Although the above mentioned methods of validating user input are a good start point, it is likely that at some point you will forget to validate every point in your application and so will be exposed somewhere. Because of this more defences are needed...
Avoid building dynamic SQL queries
The SQL Injection attacks depend on the hackers input being joined to the start of a SQL statement that is defined in the script. If you can use SQL that uses parameters instead of concatenating strings together then the ability to inject SQL is greatly reduced. The best solution is to use Stored Procedures. I am not aware of any SQL Injection attack that has worked when using a stored procedure rather than dynamic SQL.
Some databases such as Access do not support Stored Procedures so on occasion you may have to use SQL that is built 'on the fly'. If you must use this type of SQL building then make sure you use parameterised queries. The example below shows an example of creating a paramaterised SQL query and executing it from VB.NET.
-- assumes a connection object called conn Dim SQL As String SQL = "SELECT UserName FROM Users " & _ WHERE UserName = @username AND Password= @password" Dim cmd As SqlCommand = New SqlCommand(SQL, conn) cmd.CommandType = CommandType.Text Dim par As SqlParameter par = New SqlParameter("@Username",SqlDbType.VarChar,20) par.Direction=ParameterDirection.Input par.Value = txtUser.Text par.Parameters.Add(par) par = New SqlParameter("@Password",SqlDbType.VarChar,15) par.Direction=ParameterDirection.Input par.Value = txtPass.Text par.Parameters.Add(par) Dim DR As SqlDataReader = cmd.ExecuteReader If DR.Read Then ' the username and password matched so log the user in... End If
Limit the priveliges of the hacker
When the hacker attempts a SQL injection attack the query will be being run with the permissions of the user account specified in the applications connection string.
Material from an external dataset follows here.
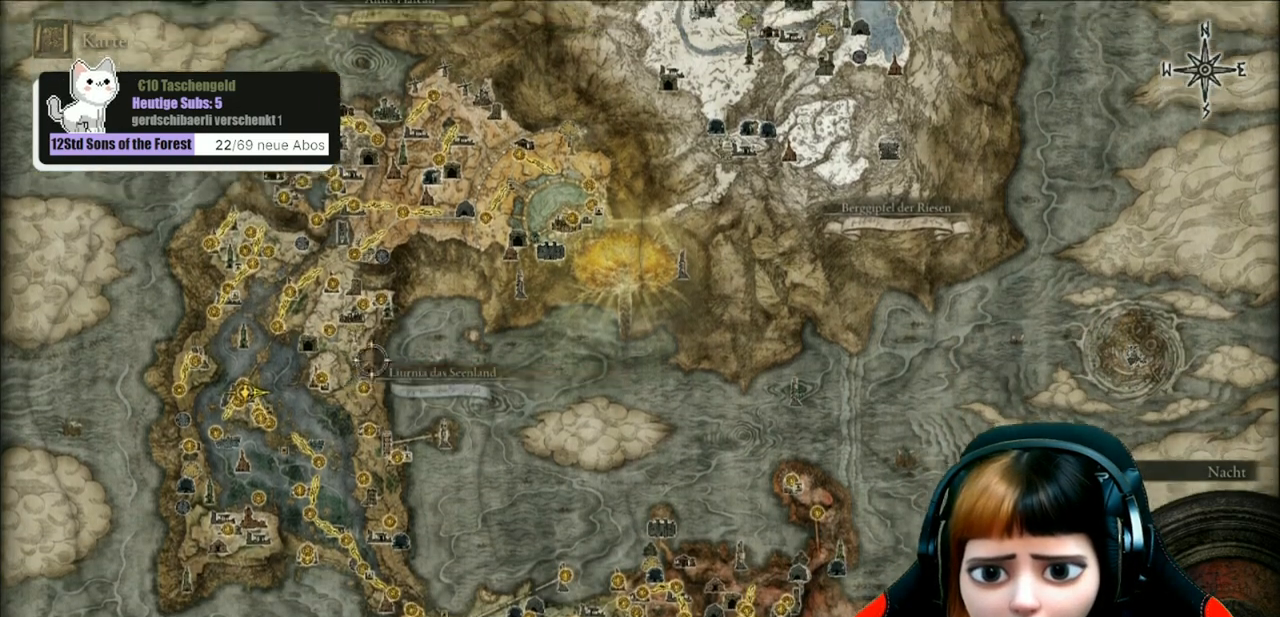
{"buttons": [], "left_stick": "up-left", "right_stick": "center", "events": [[133, "left_stick", "up-left"]]}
You should never run your applications under an account with administrators privileges ( e.g. the sa account in SQL server) as this will let the hacker perform any SQL operation they want to. It is best practice to create a new account for the application to access data and restrict the permissions of this account to the minimum necessary for performing SELECT, INSERT, UPDATE and DELETE statements.
To take this a step further the account should only be given rights to execute the stored procedures necessary for running the application. Permissions from the underlying database tables and views should then be removed for the application account so that the application user (including any hackers) cannot view or modify data in a way that the application wasn't designed to do.
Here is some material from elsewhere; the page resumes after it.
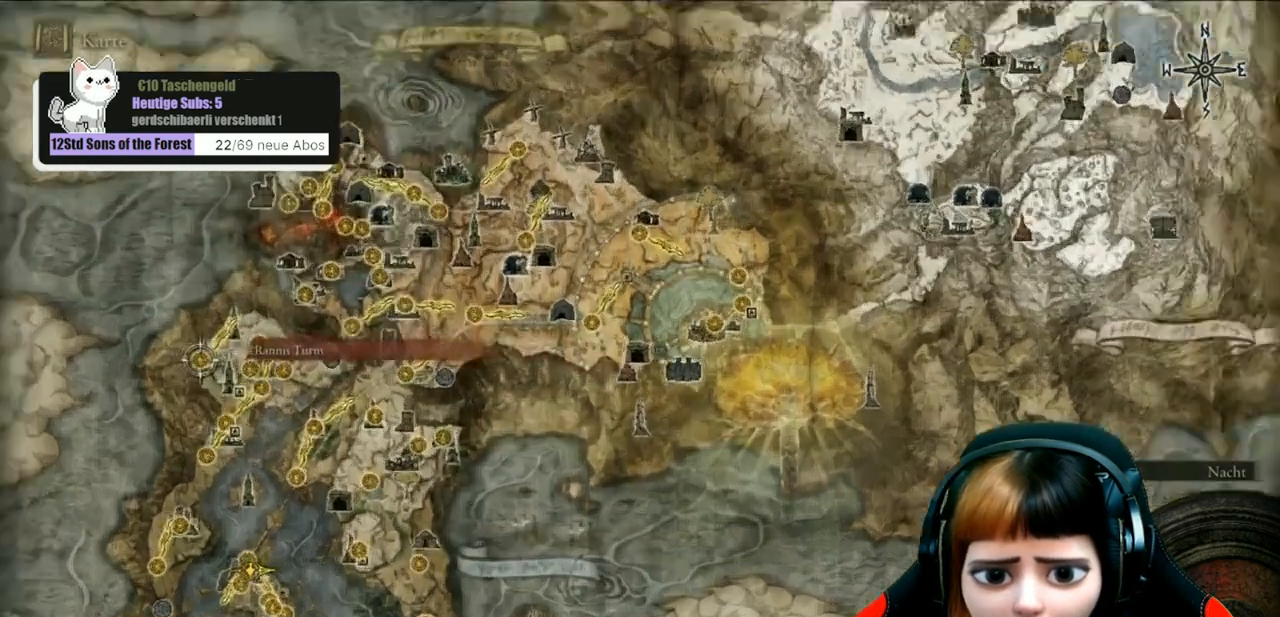
{"buttons": [], "left_stick": "center", "right_stick": "center", "events": [[33, "right_stick", "center"]]}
Where possible trap your errors, notify the system administrator and then display a 'user friendly' error message. Many applications will display the error messages that help programmers to debug an application. If the hacker can view these messages then they may find out important information about your database name, table and column names. For example:
SQL Server error: Cannot find column 'SalesTotal' in table 'Customers' in 'MyDatabase'.
This example gives the hacker a huge hand in attempting a SQL injection attack. It would be better to trap the error and if necessary give a less specific but still useful error message:
Database error. Unrecognized column name.
If possible, do not store sensitive information in human readable format
Although strictly not a defense against SQL injection, it makes sense to not store sensitive information such as passwords in a human readable form. This may mean encrypting or hashing your passwords before storing them in the database. The advantage of this is that if the hacker finds a weakness and the database is compromised, they will not be able to view the passwords of your user accounts etc.
In this article we have demonstrated some techniques for helping defend against SQL Injection attacks. We can see that we can implement security measures both in the database itself (such as implementing Stored Procedures and restricting table permissions) as well as in the front end application (such as user validation and error handling). If your database supports Stored Procedures then this is the best approach to take.